(Beginning of Text block)

GOVIEX, the Toronto-listed uranium development firm, said it intended to appeal a decision by the Zambian government to terminate a mining licence for the Chirundu deposit.
“We are disappointed by the decision made by the Mining Cadastre with regards the Chirundu license and do not believe this decision is fair or in the interests of our Zambian stakeholders,” said Daniel Major, CEO of Goviex in a statement.
Goviex has 30 days to lodge an appeal.
Goviex bought the Chirundu property and two other mineral deposits Njame and Gwabe from African Energy Resources in 2017. They were included in a preliminary economic assessment (PEA) conducted by Goviex of the Mutanga Uranium Project in Zambia.
According to the PEA, the Mutanga project had a net present value of $112m assuming a long-term uranium price of $58 per pound of uranium oxide, and an internal rate of return of 25%. However, the Njame and Gwabe deposits contain mineralisations described by Goviex as “speculative geologically”. They were subsequently marked for mining at a later stage of the mine plan.
“As a result, the exclusion of these deposits from the mine plan is believed to have a low to no impact on project economics,” the company said.
However, Major said incorporation of the deposits into Goviex is ultimately important for Zambia as it seeks to diversify its economy from copper mining, especially as the uranium price was showing signs of recovery.

(End of Text block)
(Beginning of Supplied data)

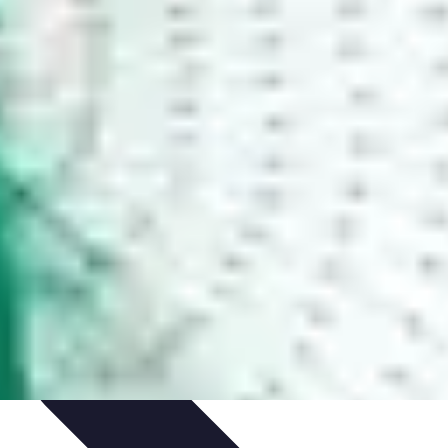
tion
Pratiques Écologiques
Gestion Durable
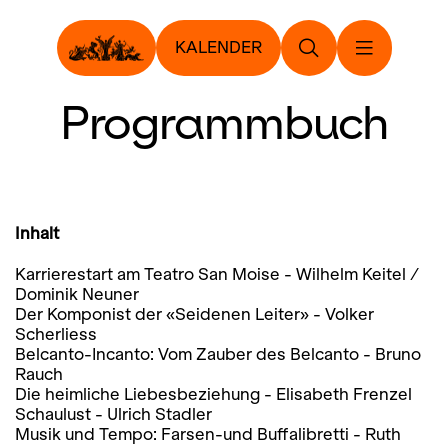
KALENDER
Programmbuch
Inhalt
Karrierestart am Teatro San Moise - Wilhelm Keitel /
Dominik Neuner
Der Komponist der «Seidenen Leiter» - Volker
Scherliess
Belcanto-Incanto: Vom Zauber des Belcanto - Bruno
Rauch
Die heimliche Liebesbeziehung - Elisabeth Frenzel
Schaulust - Ulrich Stadler
Musik und Tempo: Farsen-und Buffalibretti - Ruth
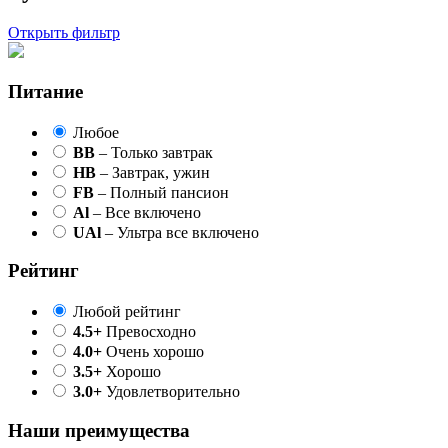
Открыть фильтр
Питание
Любое
BB
– Только завтрак
HB
– Завтрак, ужин
FB
– Полный пансион
Al
– Все включено
UAl
– Ультра все включено
Рейтинг
Любой рейтинг
4.5+
Превосходно
4.0+
Очень хорошо
3.5+
Хорошо
3.0+
Удовлетворительно
Наши преимущества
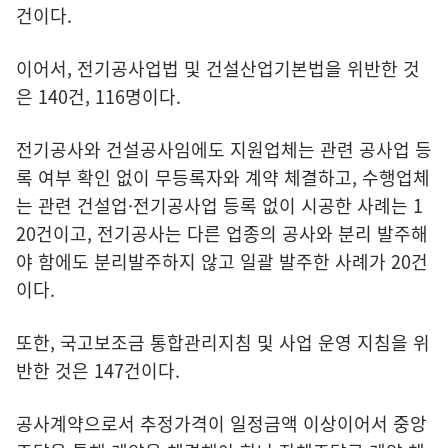
건이다.
이어서, 전기공사업법 및 건설산업기본법을 위반한 것
은 140건, 116명이다.
전기공사와 건설공사임에도 지원업체는 관련 공사업 등
록 여부 확인 없이 무등록자와 계약 체결하고, 수행업체
는 관련 건설업·전기공사업 등록 없이 시공한 사례는 1
20건이고, 전기공사는 다른 업종의 공사와 분리 발주해
야 함에도 분리발주하지 않고 일괄 발주한 사례가 20건
이다.
또한, 국고보조금 통합관리지침 및 사업 운영 지침을 위
반한 것은 147건이다.
공사계약으로서 추정가격이 일정금액 이상이어서 중앙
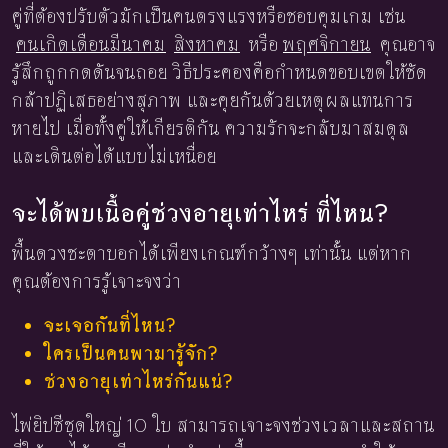
คู่ที่ต้องปรับตัวมักเป็นคนตรงแรงหรือชอบคุมเกม เช่น
คนเกิดเดือนมีนาคม
สิงหาคม
หรือ
พฤศจิกายน
คุณอาจ
รู้สึกถูกกดดันจนถอย วิธีประคองคือกำหนดขอบเขตให้ชัด
กล้าปฏิเสธอย่างสุภาพ และคุยกันด้วยเหตุผลแทนการ
หายไป เมื่อทั้งคู่ให้เกียรติกัน ความรักจะกลับมาสมดุล
และเดินต่อได้แบบไม่เหนื่อย
จะได้พบเนื้อคู่ช่วงอายุเท่าไหร่ ที่ไหน?
พื้นดวงชะตาบอกได้เพียงเกณฑ์กว้างๆ เท่านั้น แต่หาก
คุณต้องการรู้เจาะจงว่า
จะเจอกันที่ไหน?
ใครเป็นคนพามารู้จัก?
ช่วงอายุเท่าไหร่กันแน่?
ไพ่ยิปซีชุดใหญ่ 10 ใบ สามารถเจาะจงช่วงเวลาและสถาน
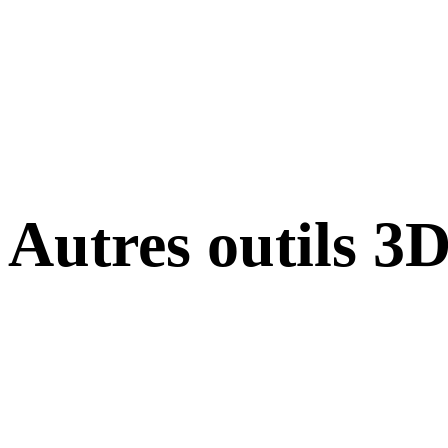
Autres outils 3
Inspectez les assets source ou convertis dans des visionneuses 3D en
ligne associées avant de les importer dans votre prochain flux.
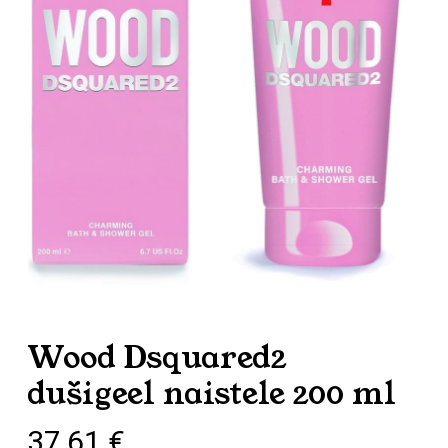
Wood Dsquared2
dušigeel naistele 200 ml
37,61
€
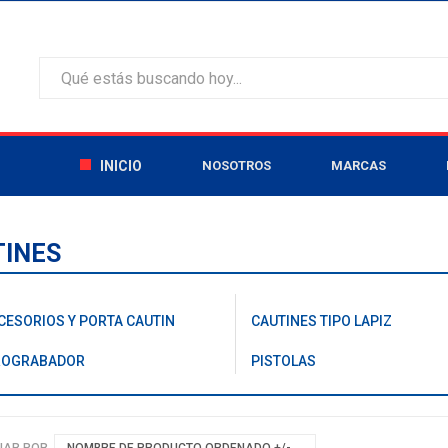
INICIO
NOSOTROS
MARCAS
TINES
CESORIOS Y PORTA CAUTIN
CAUTINES TIPO LAPIZ
ROGRABADOR
PISTOLAS
NAR POR
NOMBRE DE PRODUCTO ORDENADO +/-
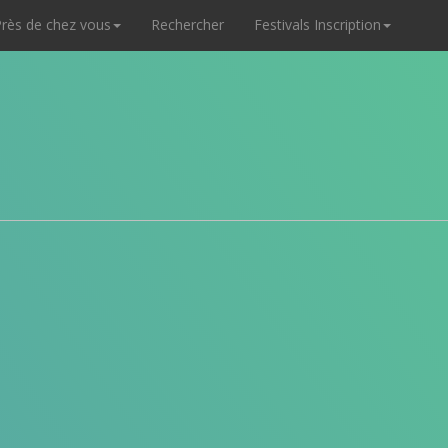
rès de chez vous
Rechercher
Festivals Inscription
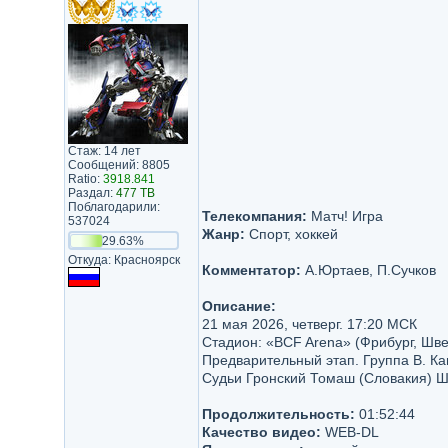
Стаж: 14 лет
Сообщений: 8805
Ratio:
3918.841
Раздал:
477 TB
Поблагодарили:
Телекомпания:
Матч! Игра
537024
Жанр:
Спорт, хоккей
29.63%
Откуда: Красноярск
Комментатор:
А.Юртаев, П.Сучков
Описание:
21 мая 2026, четверг. 17:20 МСК
Стадион: «BCF Arena» (Фрибург, Шве
Предварительный этап. Группа B. Ка
Судьи Гронский Томаш (Словакия) 
Продолжительность:
01:52:44
Качество видео:
WEB-DL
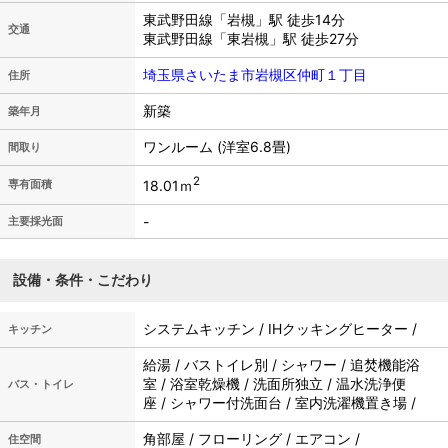
東武野田線「岩槻」駅 徒歩14分
交通
東武野田線「東岩槻」駅 徒歩27分
埼玉県さいたま市岩槻区仲町１丁目
住所
新築
築年月
ワンルーム (洋室6.8畳)
間取り
2
18.01ｍ
専有面積
-
主要採光面
設備・条件・こだわり
システムキッチン / IHクッキングヒーター /
キッチン
給湯 / バストイレ別 / シャワー / 追焚機能浴
室 / 浴室乾燥機 / 洗面所独立 / 温水洗浄便
バス・トイレ
座 / シャワー付洗面台 / 室内洗濯機置き場 /
角部屋 / フローリング / エアコン /
住空間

(End of Supplied data)

### Instructions for the task
How would you sum up the Goviex uranium article in two sentences?

### Answer to the exercise
Goviex, a Toronto-listed uranium development firm, said it intended to appeal the Zambian government's decision to terminate its mining license for the Chirundu deposit, and it has 30 days to lodge the appeal. CEO Daniel Major said the company did not believe the decision was fair or in the interests of its Zambian stakeholders, and that incorporating the deposits into Goviex is ultimately important for Zambia as it seeks to diversify its economy from copper mining.